Still, the director insists that not everything in his universe is entirely glum. Sitting in a hotel room at the Toronto International Film Festival, Minghella sees his latest film as a post-9/11 meditation on how modern urban life shapes our experiences. “I think life in contemporary cities means that people live next to people they think they know, but don’t really,” says Minghella. He pauses, realizes he’s said something a bit cryptic, and continues. “You make a judgment if your building has been broken into about the people who might have done the deed. ‘It was probably someone on drugs, it was probably someone from an immigrant community, from the side of the street that is so ugly.’ All of your prejudices immediately bubble to the surface.”

Getting robbed provides the narrative trigger for Minghella’s latest, fittingly titled Breaking and Entering. Jude Law plays an architect working at a posh architecture firm in London, when his firm is broken into and a laptop containing crucial information is stolen. When the firm is robbed once more, Law decides to stake out the building at night, waiting for the bums who did it to return.
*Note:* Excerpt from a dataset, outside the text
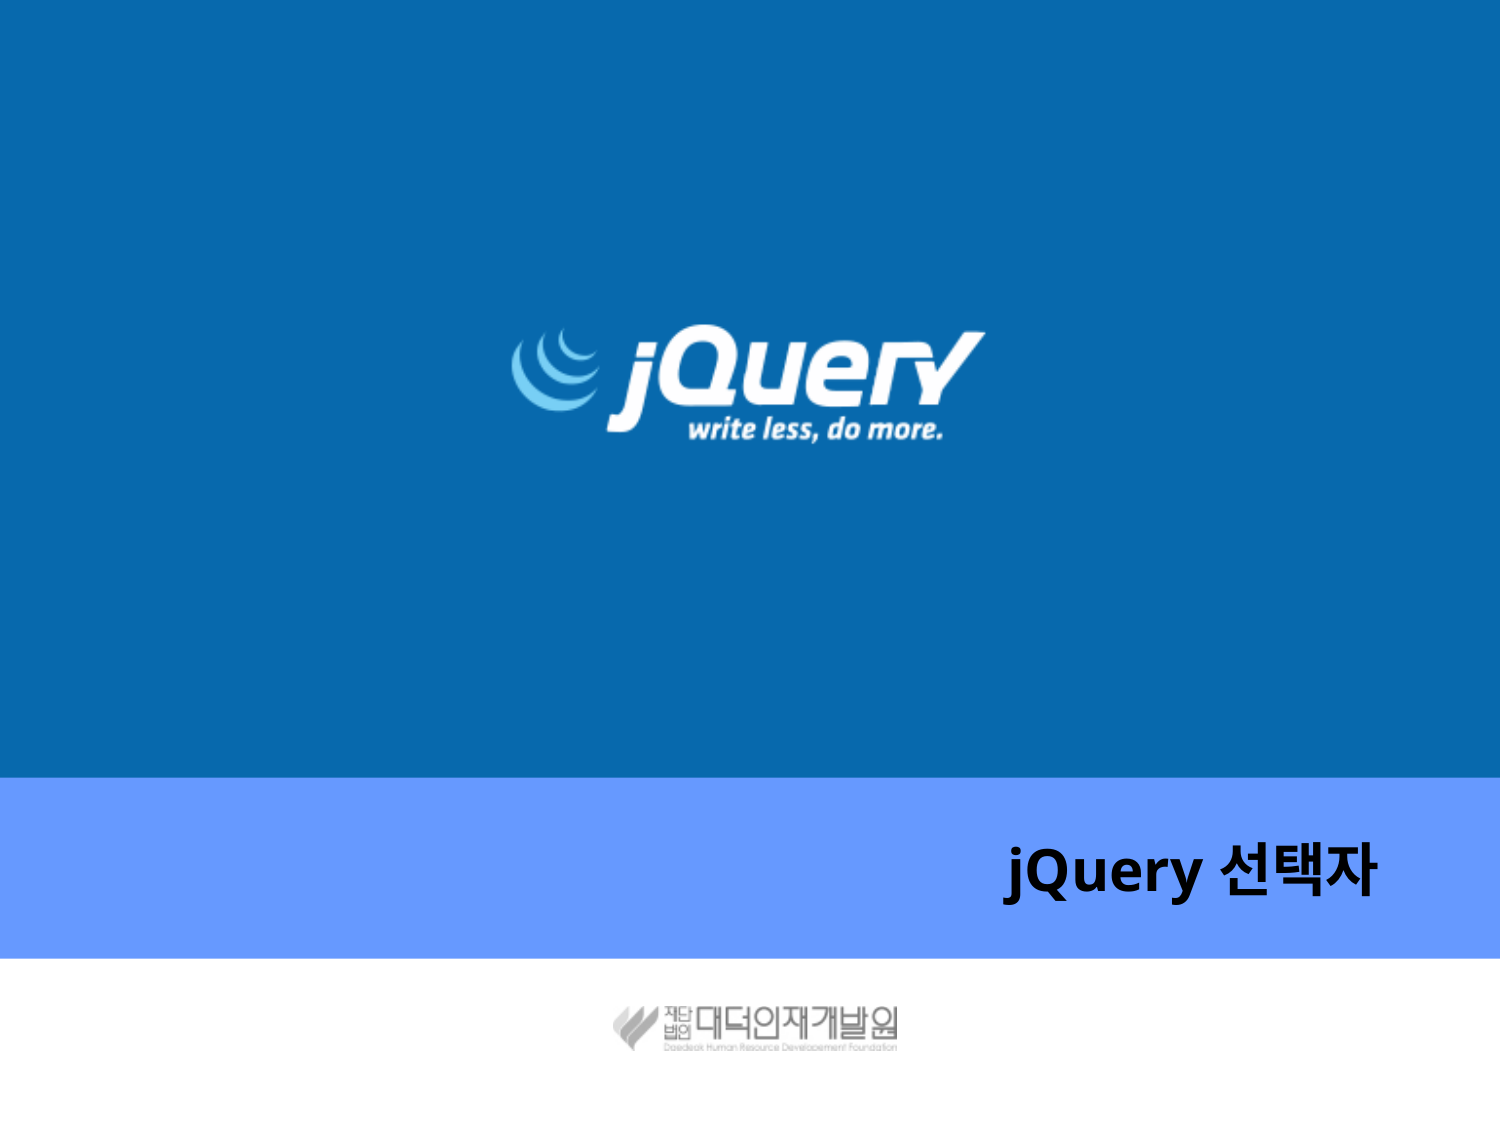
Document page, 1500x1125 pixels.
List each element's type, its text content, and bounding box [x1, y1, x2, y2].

As the plot proceeds, Law finds himself cheating on his wife with the teen burglar’s mother, played by Juliette Binoche. Things get wickedly complex, but Minghella manages to keep us guessing about where Breaking and Entering will take us.

Suspicious minds

“Cities really are a reflection of where we are as a society. They are dysfunctional and complex, full of people who don’t know each other and never will, but who often have a great suspicion of each other.” Minghella adds that he wanted to avoid either romanticizing or vilifying London, the British capital, which has suffered both extremes on the big screen. “I didn’t want the film to be nihilistic either. I didn’t want to say that everything’s a disaster and there’s no way to fix any of this. I did not want the film to be the easy observation that the world is a mess and we are all hostage to it.”

Not surprisingly, Minghella says he has been profoundly influenced by current events, especially Britain’s involvement in the Iraq war. His cautious optimism remains intact, he reports, and that registers in the film. “We are not on a downward and inexorable spiral towards the apocalypse but there have to be some changes, both politically and socially. Our first impulse today is to punish those who offend us and it doesn’t work. You go around the world and see that retribution is not fixing anything.”

Moral ambiguity and complexity is a Minghella specialty, and in full view in Breaking and Entering. Law’s affair is a failing, but the film doesn’t seem to judge him for it. His wife, played by Robin Wright Penn, is mother to an autistic child, adding another dimension to the film. “This film is making a small plea for accommodating each other and tolerating each other, and also of not buying into this thing that the movies want to do—that is, to create characters that are not like the life that we understand or live. Like the people we’ve never met before who behave without flaw, where the good guys are ineffably good and the bad guys are ineffably bad. We learn nothing from that. I decided to do damaged people who are trying to do better.”

Talking to Minghella, I can’t help but bring up his feature The Talented Mr. Ripley, in which he cast Matt Damon as a repressed gay man attempting to climb the class ladder by stealing someone else’s identity. Though not gay himself, Minghella succeeded at the tricky task of capturing repressed sexuality to eerie perfection. “Thank you for saying that,” he says, clearly relieved. “I got a lot of hostility when I did press interviews for that film. A lot of people just wouldn’t forgive me for making that movie, so I’m always glad when people say that they like it now.”